Few new bands can split opinion quite like Cabbage. To some, their outspoken, sweat-laden live shows are a thing of wonder, resolutely belching in the face of both fashion and right wing politics. To others, they’re simply shit; often offensive wannabes whose post-post-post-post-post-punk is long since past its bedtime.
So are they the New Great Guitar Hope or simply turds from the toilet circuit?
The truth is that debut album ‘Nihilistic Glamour Shots’ doesn’t easily fit into either of those boxes; sure, parts of it are offensively (almost objectively) bad, but then aspects of it are actually done pretty well, even if they aren’t actually done often enough.
Let’s start with the positives.

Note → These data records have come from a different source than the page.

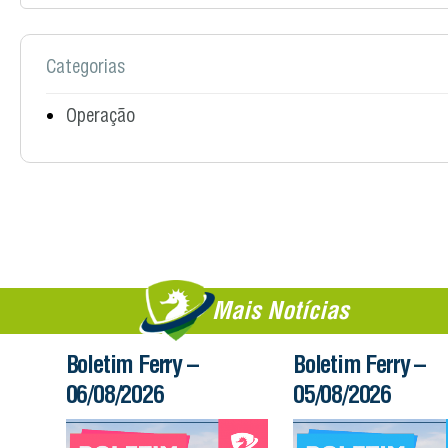
Categorias
Operação
Mais Notícias
Boletim Ferry –
Boletim Ferry –
06/08/2026
05/08/2026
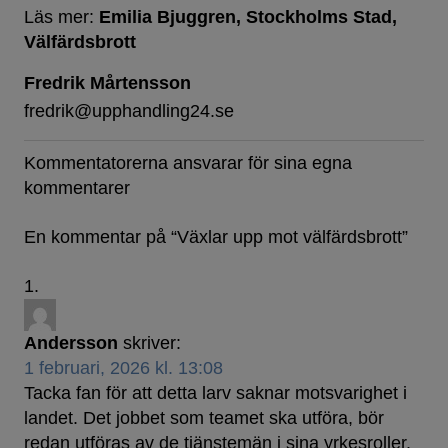
Läs mer:
Emilia Bjuggren
Stockholms Stad
Välfärdsbrott
Fredrik Mårtensson
fredrik@upphandling24.se
Kommentatorerna ansvarar för sina egna
kommentarer
En kommentar på “
Växlar upp mot välfärdsbrott
”
Andersson
skriver:
1 februari, 2026 kl. 13:08
Tacka fan för att detta larv saknar motsvarighet i
landet. Det jobbet som teamet ska utföra, bör
redan utföras av de tjänstemän i sina yrkesroller.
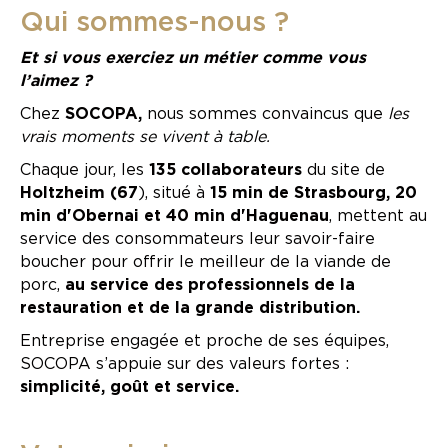
Qui sommes-nous ?
Et si vous exerciez un métier comme vous
l’aimez ?
Chez
SOCOPA,
nous sommes convaincus que
les
vrais moments se vivent à table.
Chaque jour, les
135 collaborateurs
du site de
Holtzheim (67
), situé à
15 min de Strasbourg, 20
min d'Obernai et 40 min d'Haguenau
, mettent au
service des consommateurs leur savoir-faire
boucher pour offrir le meilleur de la viande de
porc,
au service des professionnels de la
restauration et de la grande distribution.
Entreprise engagée et proche de ses équipes,
SOCOPA s’appuie sur des valeurs fortes :
simplicité, goût et service.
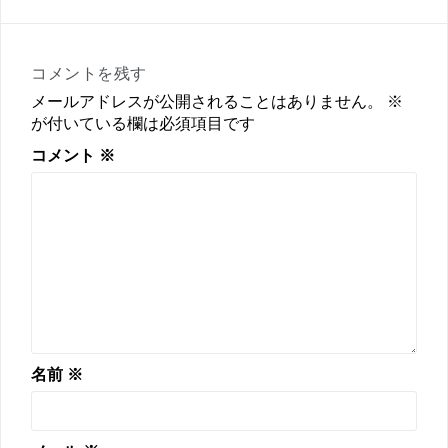
ビ
ゲ
ー
コメントを残す
シ
メールアドレスが公開されることはありません。
※
ョ
が付いている欄は必須項目です
ン
コメント
※
名前
※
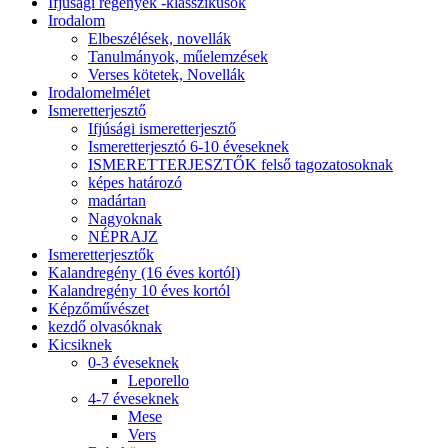
Ifjúsági regények -klasszikusok
Irodalom
Elbeszélések, novellák
Tanulmányok, műelemzések
Verses kötetek, Novellák
Irodalomelmélet
Ismeretterjesztő
Ifjúsági ismeretterjesztő
Ismeretterjesztó 6-10 éveseknek
ISMERETTERJESZTŐK felső tagozatosoknak
képes határozó
madártan
Nagyoknak
NÉPRAJZ
Ismeretterjesztők
Kalandregény (16 éves kortól)
Kalandregény 10 éves kortól
Képzőművészet
kezdő olvasóknak
Kicsiknek
0-3 éveseknek
Leporello
4-7 éveseknek
Mese
Vers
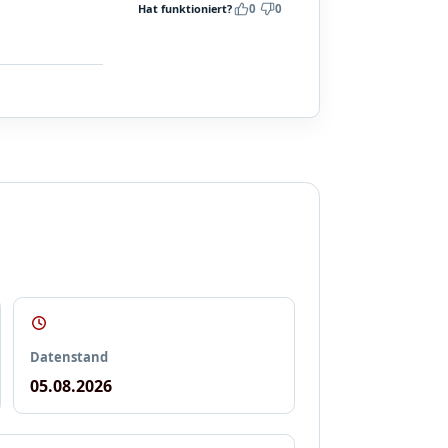
Hat funktioniert?
0
0
Datenstand
05.08.2026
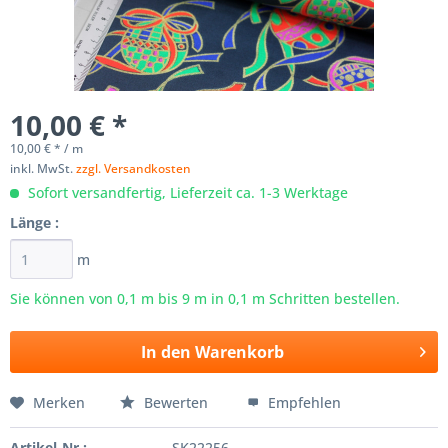
10,00 € *
10,00 € * / m
inkl. MwSt.
zzgl. Versandkosten
Sofort versandfertig, Lieferzeit ca. 1-3 Werktage
Länge :
m
Sie können von 0,1 m bis
9
m in 0,1 m Schritten bestellen.
In den
Warenkorb
Merken
Bewerten
Empfehlen
Artikel-Nr.:
SK22256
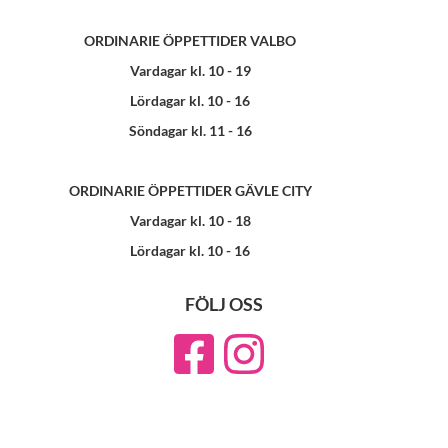
ORDINARIE ÖPPETTIDER VALBO
Vardagar kl. 10 - 19
Lördagar kl. 10 - 16
Söndagar kl. 11 - 16
ORDINARIE ÖPPETTIDER GÄVLE CITY
Vardagar kl. 10 - 18
Lördagar kl. 10 - 16
FÖLJ OSS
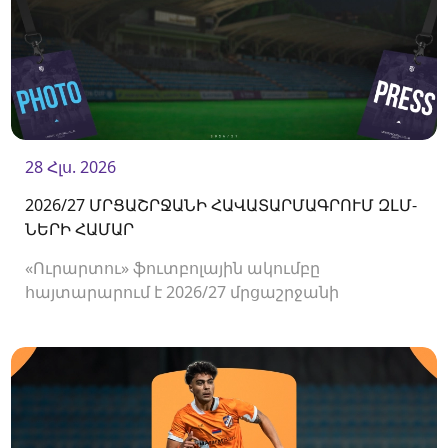
28 Հլս. 2026
2026/27 ՄՐՑԱՇՐՋԱՆԻ ՀԱՎԱՏԱՐՄԱԳՐՈՒՄ ԶԼՄ-
ՆԵՐԻ ՀԱՄԱՐ
«Ուրարտու» ֆուտբոլային ակումբը
հայտարարում է 2026/27 մրցաշրջանի
Հայաստանի Պրեմիեր լիգայի հանդիպումների
համար ԶԼՄ-ների հավատարմագրման
մեկնարկի մասին։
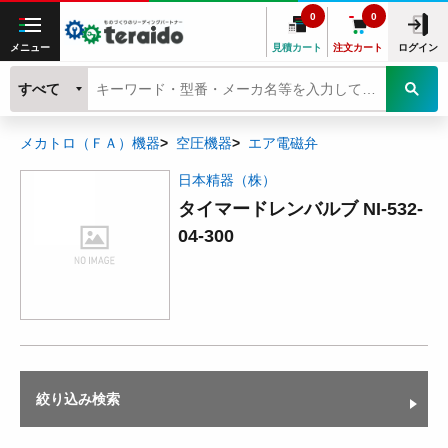
0
0
メニュー
見積カート
注文カート
ログイン
すべて
メカトロ（ＦＡ）機器
空圧機器
エア電磁弁
日本精器（株）
タイマードレンバルブ NI-532-
04-300
絞り込み検索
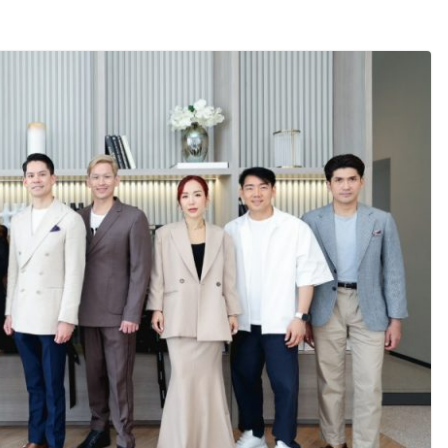
24 ชั่วโมง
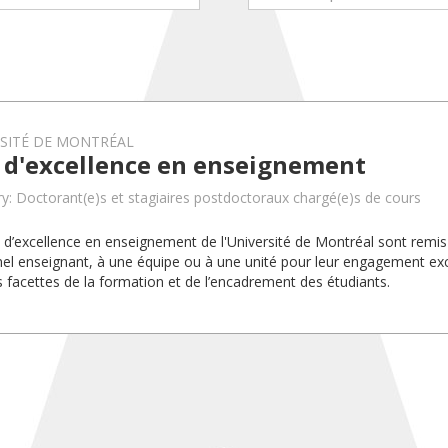
RSITÉ DE MONTRÉAL
x d'excellence en enseignement
y: Doctorant(e)s et stagiaires postdoctoraux chargé(e)s de cours
x d’excellence en enseignement de l'Université de Montréal sont rem
el enseignant, à une équipe ou à une unité pour leur engagement exc
s facettes de la formation et de l’encadrement des étudiants.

James Skelly’s production, for one, is typically well executed, with the few flourishes on show amid the guitar punk squelch (those wiry single line melodies on ‘Perdurabo’ or the brown acid psychedelia of ‘Exhibit A’) adding new colour and nuance to an often limited, stripped down sound.

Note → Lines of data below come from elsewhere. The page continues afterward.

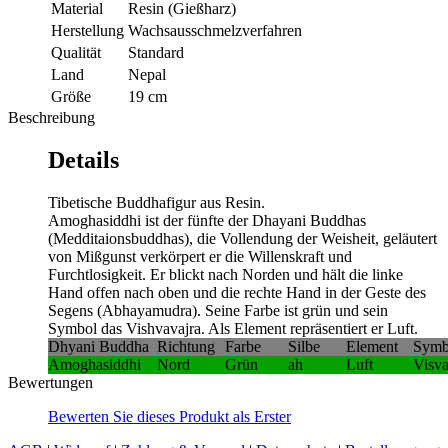
Material
Resin (Gießharz)
Herstellung
Wachsausschmelzverfahren
Qualität
Standard
Land
Nepal
Größe
19 cm
Beschreibung
Details
Tibetische Buddhafigur aus Resin.
Amoghasiddhi ist der fünfte der Dhayani Buddhas
(Medditaionsbuddhas), die Vollendung der Weisheit, geläutert
von Mißgunst verkörpert er die Willenskraft und
Furchtlosigkeit. Er blickt nach Norden und hält die linke
Hand offen nach oben und die rechte Hand in der Geste des
Segens (Abhayamudra). Seine Farbe ist grün und sein
Symbol das Vishvavajra. Als Element repräsentiert er Luft.
Dhyani Buddha
Richtung
Farbe
Silbe
Element
Symb
Amoghasiddhi
Nord
Grün
ah
Luft
Visva
Bewertungen
Bewerten Sie dieses Produkt als Erster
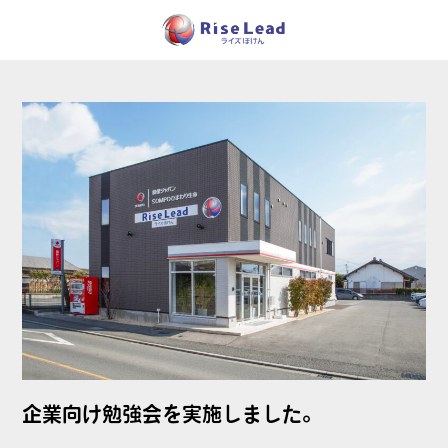
企業向け勉強会を実施しました。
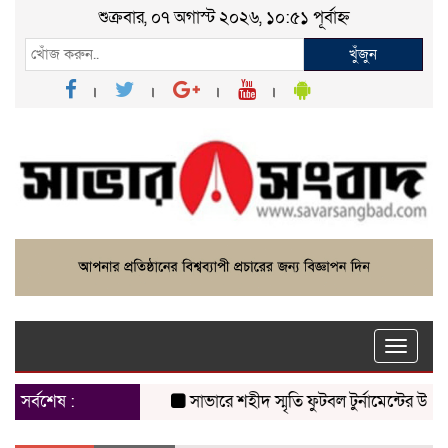
শুক্রবার, ০৭ অগাস্ট ২০২৬, ১০:৫১ পূর্বাহ্ন
খুঁজুন
Toggle
naviga
সর্বশেষ :
সাভারে শহীদ স্মৃতি ফুটবল টুর্নামেন্টের উদ্বোধন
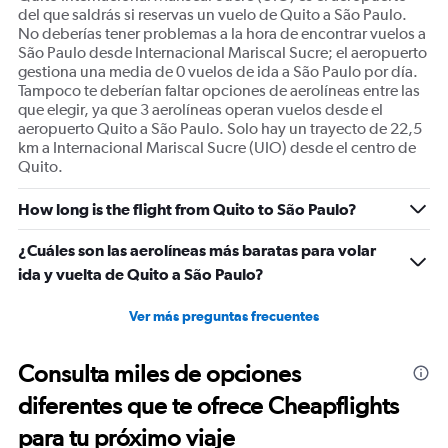
del que saldrás si reservas un vuelo de Quito a São Paulo.
No deberías tener problemas a la hora de encontrar vuelos a
São Paulo desde Internacional Mariscal Sucre; el aeropuerto
gestiona una media de 0 vuelos de ida a São Paulo por día.
Tampoco te deberían faltar opciones de aerolíneas entre las
que elegir, ya que 3 aerolíneas operan vuelos desde el
aeropuerto Quito a São Paulo. Solo hay un trayecto de 22,5
km a Internacional Mariscal Sucre (UIO) desde el centro de
Quito.
How long is the flight from Quito to São Paulo?
¿Cuáles son las aerolíneas más baratas para volar
ida y vuelta de Quito a São Paulo?
Ver más preguntas frecuentes
Consulta miles de opciones
diferentes que te ofrece Cheapflights
para tu próximo viaje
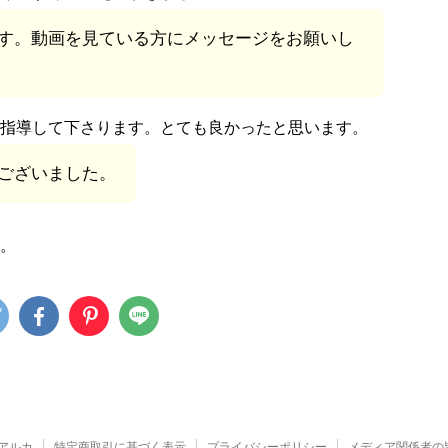
す。動画を見ている方にメッセージをお願いし
指導して下さります。とても良かったと思います。
ございました。
。
アルカ
特定商取引に基づく表示
プライバシーポリシー
メディア関係者の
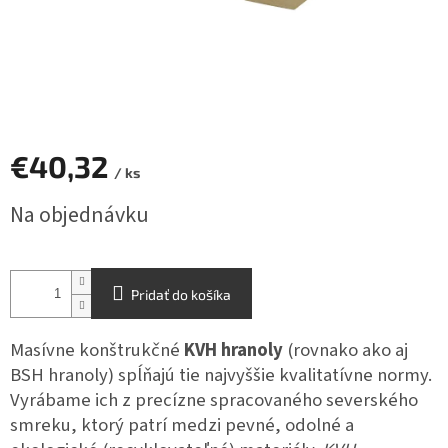
€40,32
/ ks
Jednotková
Na objednávku
cena:
Pridať do košíka
Masívne konštrukčné
KVH hranoly
(rovnako ako aj
BSH hranoly) spĺňajú tie najvyššie kvalitatívne normy.
Vyrábame ich z precízne spracovaného severského
smreku, ktorý patrí medzi pevné, odolné a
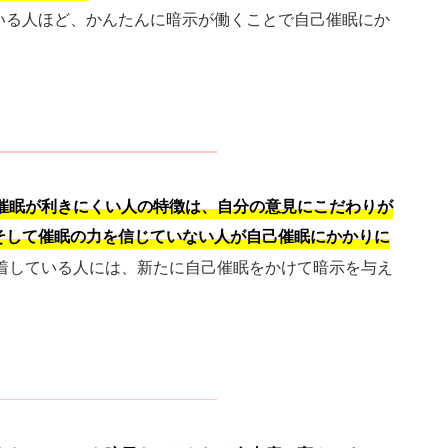
いる人ほど、かんたんに暗示が働くことで自己催眠にか
催眠が利きにくい人の特徴は、自分の意見にこだわりが
そして催眠の力を信じていない人が自己催眠にかかりに
着している人には、新たに自己催眠をかけて暗示を与え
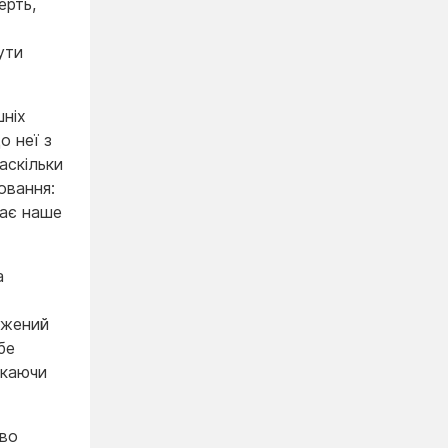
ерть,
ути
шніх
о неї з
аскільки
овання:
нає наше
а
ежений
бе
икаючи
иво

That sound itself can sometimes be an overwhelming beast. ‘Molotov Alcopop’ is a stuttering piece of Cramps-esque fury, the sloping bassline spurring on a demonic vocal from Lee Broadbent. ‘Obligatory Castration’ is a ruthlessly formidable noise, reminiscent of early Jesus and Mary Chain in its ability to channel a chainsaw echoing through a ruined Marshall amp.
All too often, though, ‘Nihilistic Glamour Shots’ is simply forgettable. The music is drab, the guitar riffs leaden, and the vocals confused, crossing the line from intoxicating hysteria into arenas of blind adolescent screeching, a howling rage so confused it sometimes forgets what it’s actually on about.

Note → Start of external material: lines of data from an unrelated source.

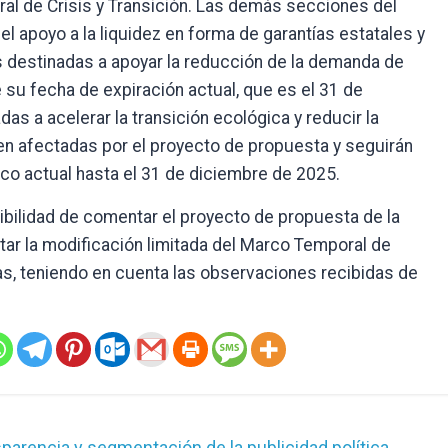
al de Crisis y Transición. Las demás secciones del
 el apoyo a la liquidez en forma de garantías estatales y
destinadas a apoyar la reducción de la demanda de
e su fecha de expiración actual, que es el 31 de
s a acelerar la transición ecológica y reducir la
n afectadas por el proyecto de propuesta y seguirán
co actual hasta el 31 de diciembre de 2025.
bilidad de comentar el proyecto de propuesta de la
tar la modificación limitada del Marco Temporal de
as, teniendo en cuenta las observaciones recibidas de
sparencia y segmentación de la publicidad política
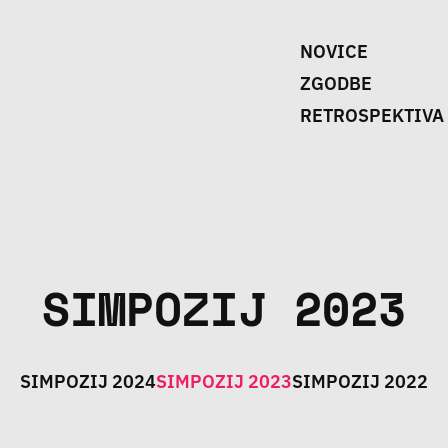
NOVICE
ZGODBE
RETROSPEKTIVA
SIMPOZIJ 2023
SIMPOZIJ 2024
SIMPOZIJ 2023
SIMPOZIJ 2022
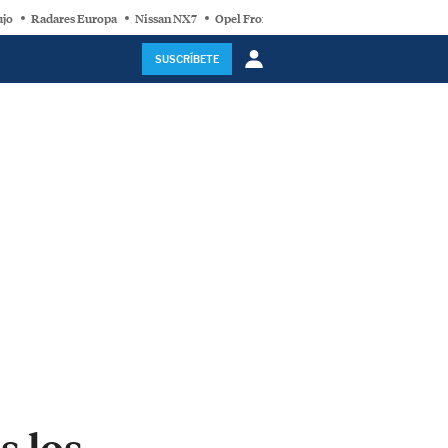
ujo
Radares Europa
Nissan NX7
Opel Frontera Electric
Motor Super-Híb
SUSCRÍBETE
s los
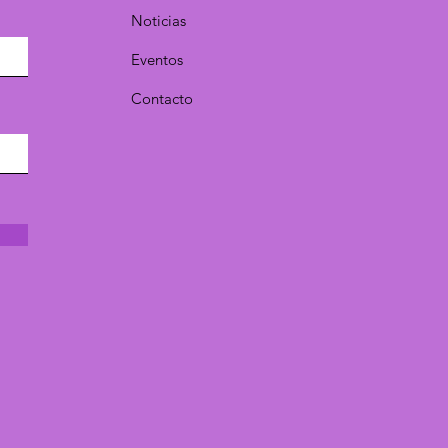
Noticias
Eventos
Contacto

‘Reptiles State Funeral’ is a total misfire, a grinding, groaning mess that makes its point and then lingers long after its welcome is out-stayed, while ‘Postmodernist Caligula’ has the good grace to introduce some brevity amidst its completely nonsensical Mark E Smith impersonation.
Closing track ‘Subhuman 2.0’ helpfully compiles many of the record’s more satisfying moments alongside its glaring faults. The deft production is both minimalist and imaginative, conjuring a kind of weird, paranoid, speed-freak comedown. The song itself, though, goes absolutely nowhere, a lumbering leviathan that loses all energy within two minutes and carries on for another four, hauling itself in tortuous, ear-bleeding fashion towards the finish line.
It’s not that ‘Nihilistic Glamour Shots’ is some objectively terrible record, but it’s certainly not a great one. The music isn’t minimal, it’s mundane, a songwriting stodge that seems content to play in its own filth. Cabbage have done enough as a live force to earn their shot, but it feels wasted, miles off target.
There is definitely room for a noisy, desolate guitar album in the UK right now, an album to re-define what you could loosely term indie rock as a force for sonic insurrection – tragedy is, though, this simply isn’t it.